At the same time, the state-owned entity restricts the private sector from importing LNG to protect its monopoly on supply, a perennial complaint among private oil and gas companies. Last month, Pakistan procured an LNG cargo at a highest-ever price of US$30.6 per Million British Thermal Units (MMBtu) from Qatar Petroleum to avert a total collapse in supplies in winter.

Earlier, the PPL had floated emergency bids for two cargoes to be supplied in November. Singapore’s GUNVOR and Italy’s ENI, firms that signed short and long-term agreements with PPL to provide LNG cargoes, have backtracked on their commitments and refused to deliver the cargo. As a result, the state-owned firm had to call costly emergency tenders for two LNG cargoes for December and January.

GUNVOR has told authorities it will not be able to deliver its LNG cargo due on January 10, claiming force majeure, according to local press reports. It will mark the second time it defaulted on a shipment, the first being on November 19-20.  

The deepening gas crisis has sparked political controversy, with opposition politicians demanding an inquiry into LNG purchases by the state-owned importer. Opposition parties say mismanagement and poor governance have caused an unprecedented and dangerous gas crisis at the peak of winter when demand for gas is highest.

Opposition parties have also lashed out at the government for suspending gas supplies to industry, which they claim has crippled manufacturing production and hence the wider economy.
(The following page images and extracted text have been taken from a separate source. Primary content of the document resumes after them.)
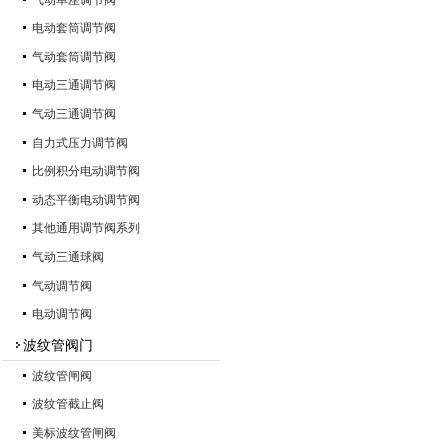
电动套筒调节阀
气动套筒调节阀
电动三通调节阀
气动三通调节阀
自力式压力调节阀
比例积分电动调节阀
动态平衡电动调节阀
其他通用调节阀系列
气动三通球阀
气动调节阀
电动调节阀
波纹管阀门
波纹管闸阀
波纹管截止阀
美标波纹管闸阀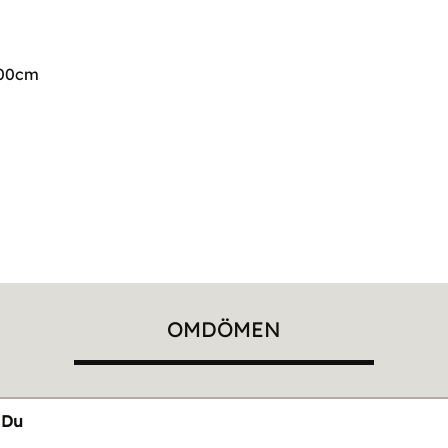
100cm
OMDÖMEN
Du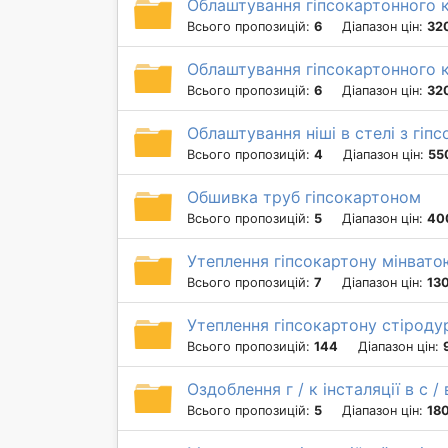
Облаштування гіпсокартонного 
Всього пропозицій:
6
Діапазон цін:
320
Облаштування гіпсокартонного к
Всього пропозицій:
6
Діапазон цін:
320
Облаштування ніші в стелі з гіп
Всього пропозицій:
4
Діапазон цін:
55
Обшивка труб гіпсокартоном
Всього пропозицій:
5
Діапазон цін:
40
Утеплення гіпсокартону мінвато
Всього пропозицій:
7
Діапазон цін:
130
Утеплення гіпсокартону стірод
Всього пропозицій:
144
Діапазон цін:
Оздоблення г / к інсталяції в с / 
Всього пропозицій:
5
Діапазон цін:
18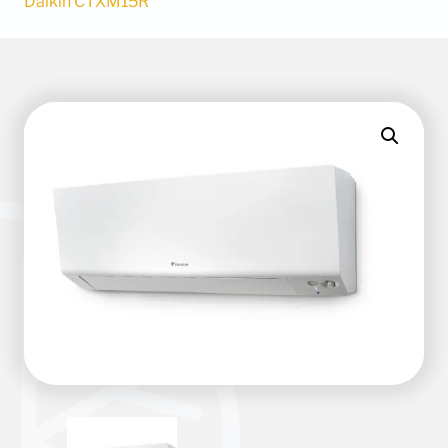
Daikin CTXM15R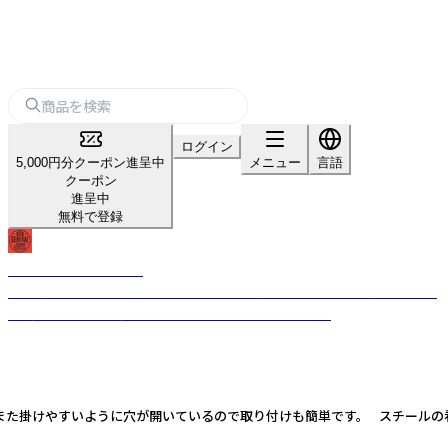
ログイン
5,000円分クーポン進呈中
メニュー
言語
クーポン
進呈中
無料で登録
USA GENERAL STORE
古き良きビンテージテイストのデザインを現代的なテイストを加えること
で、唯一無二のプロダクトへと昇華させるブランドです。
！また掛けやすいように穴が開いているので取り付けも簡単です。 スチールの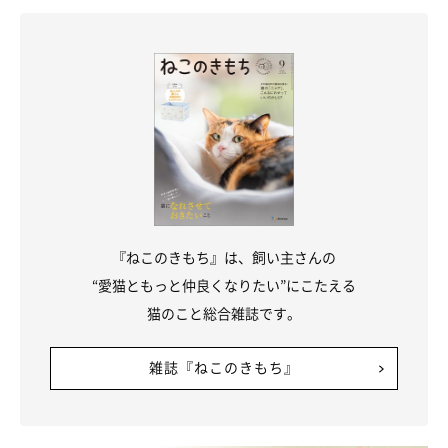
『ねこのきもち』は、飼い主さんの
“愛猫ともっと仲良くなりたい”にこたえる
猫のこと総合雑誌です。
雑誌『ねこのきもち』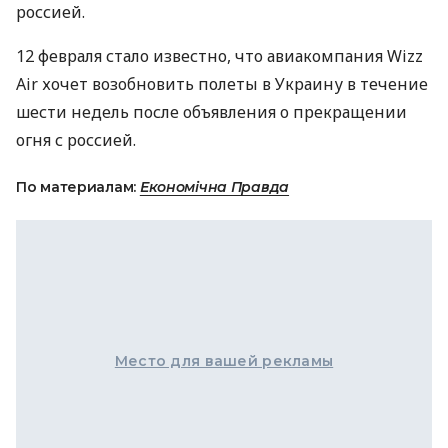
россией.
12 февраля стало известно, что авиакомпания Wizz
Air хочет возобновить полеты в Украину в течение
шести недель после объявления о прекращении
огня с россией.
По материалам:
Економічна Правда
Место для вашей рекламы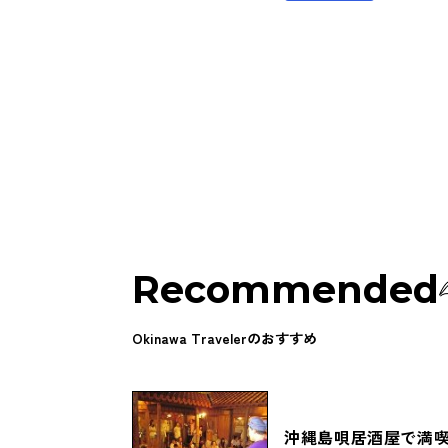
Recommended
Okinawa Travelerのおすすめ
沖縄島唄居酒屋で満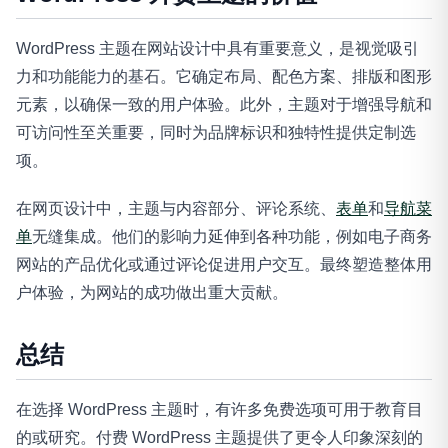
WordPress 主题在网站设计中具有重要意义，是视觉吸引
力和功能能力的基石。它确定布局、配色方案、排版和图形
元素，以确保一致的用户体验。此外，主题对于增强导航和
可访问性至关重要，同时为品牌标识和独特性提供定制选
项。
在网页设计中，主题与内容部分、评论系统、
表单
和
导航菜
单
无缝集成。他们的影响力延伸到各种功能，例如电子商务
网站的产品优化或通过评论促进用户交互。最终塑造整体用
户体验，为网站的成功做出重大贡献。
总结
在选择 WordPress 主题时，有许多免费选项可用于教育目
的或研究。付费 WordPress 主题提供了更令人印象深刻的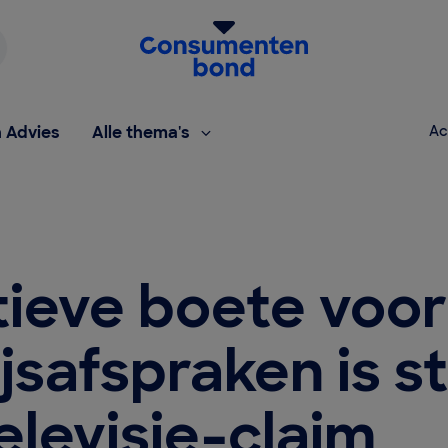
Homepage van de Consumentenbond
h Advies
Alle thema's
Ac
tieve boete voo
jsafspraken is s
elevisie-claim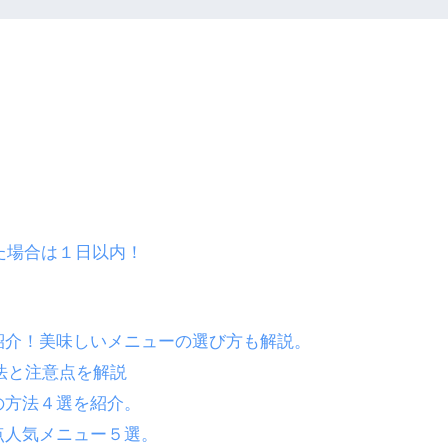
た場合は１日以内！
紹介！美味しいメニューの選び方も解説。
法と注意点を解説
の方法４選を紹介。
点人気メニュー５選。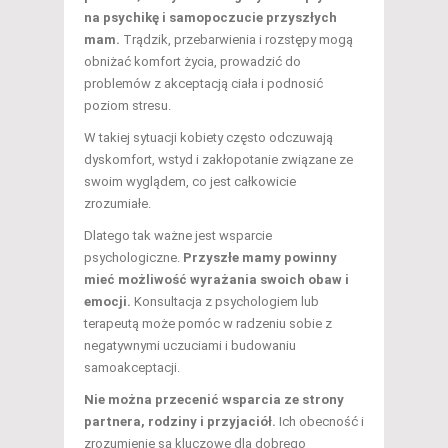
na psychikę i samopoczucie przyszłych
mam.
Trądzik, przebarwienia i rozstępy mogą
obniżać komfort życia, prowadzić do
problemów z akceptacją ciała i podnosić
poziom stresu.
W takiej sytuacji kobiety często odczuwają
dyskomfort, wstyd i zakłopotanie związane ze
swoim wyglądem, co jest całkowicie
zrozumiałe.
Dlatego tak ważne jest wsparcie
psychologiczne.
Przyszłe mamy powinny
mieć możliwość wyrażania swoich obaw i
emocji.
Konsultacja z psychologiem lub
terapeutą może pomóc w radzeniu sobie z
negatywnymi uczuciami i budowaniu
samoakceptacji.
Nie można przecenić wsparcia ze strony
partnera, rodziny i przyjaciół.
Ich obecność i
zrozumienie są kluczowe dla dobrego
The Pakistan People’s Party (PPP) has spearheaded a countrywide protest campaign against the gas crisis, organizing demonstrations in Sindh and other parts of the country.   

The Punjab textile industry, which accounts for 80% of the country’s textile sector and contributes about 70% of national exports, had its gas supplies cut from December 15. Industry sources say they fear they may lose the bulk of their export orders if the government does not restore gas to their manufacturing units.

In a statement, the All Pakistan Textile Mills Association (APTMA) asked Prime Minister Khan to intervene immediately to ensure the supply of electricity and gas to textile units.

Textile industry leaders told Prime Minister Imran Khan workers and their families would take to the streets if their concerns were not addressed. Photo: AFP / Aamir Qureshi

Sattar Shahid, executive director of APTMA, told Asia Times that if the textile industry was pushed against the wall and their concerns were not addressed, then workers and their families would take to the streets. “We are unable to deliver goods on order. The export orders once lost will be hard to recoup, causing huge foreign exchange losses to the country,” he added.

An APTMA letter recently sent to Khan said, “The suspension of gas will bring 80% of the textile industry to a complete halt, which will have an extremely negative impact on exports and bring to an end the extremely positive increase in exports and investment witnessed during the last year.”

Government sources have countered that textile industries should use grid-power available at special tariff rates instead of insisting on using gas for power generation. A senior Ministry of Energy official was quoted in media as saying that the industry was hell-bent on the inefficient use of natural gas for energy.

By doing so, industrialists were backtracking from an agreed energy package offered by the ministry, the official said. The official said it was made clear that the government would not provide costly Regasified Liquefied Natural Gas (RLNG) in bulk to industry to generate captive power, as electricity was readily available from the national grid at an agreed special tariff of $0.09 per unit.

The gas crisis has also contributed to a shortage of petroleum, oil, & lubricant (POL) products in the country, as Pakistan Refinery Limited (PRL) that refines 55,000 barrels of crude oil per day has shut down its operations due to a lack of storage capacity. The Attock Refinery Limited (ARL) – another big refinery – has also started to close down its operations.

The storage potential of almost all Pakistan refineries is brimming with furnace fuel oil but they have little to no space for storing their POL products. Furnace fuel oil is burned in a boiler and often used in engines to generate power, as now when gas is in short supply.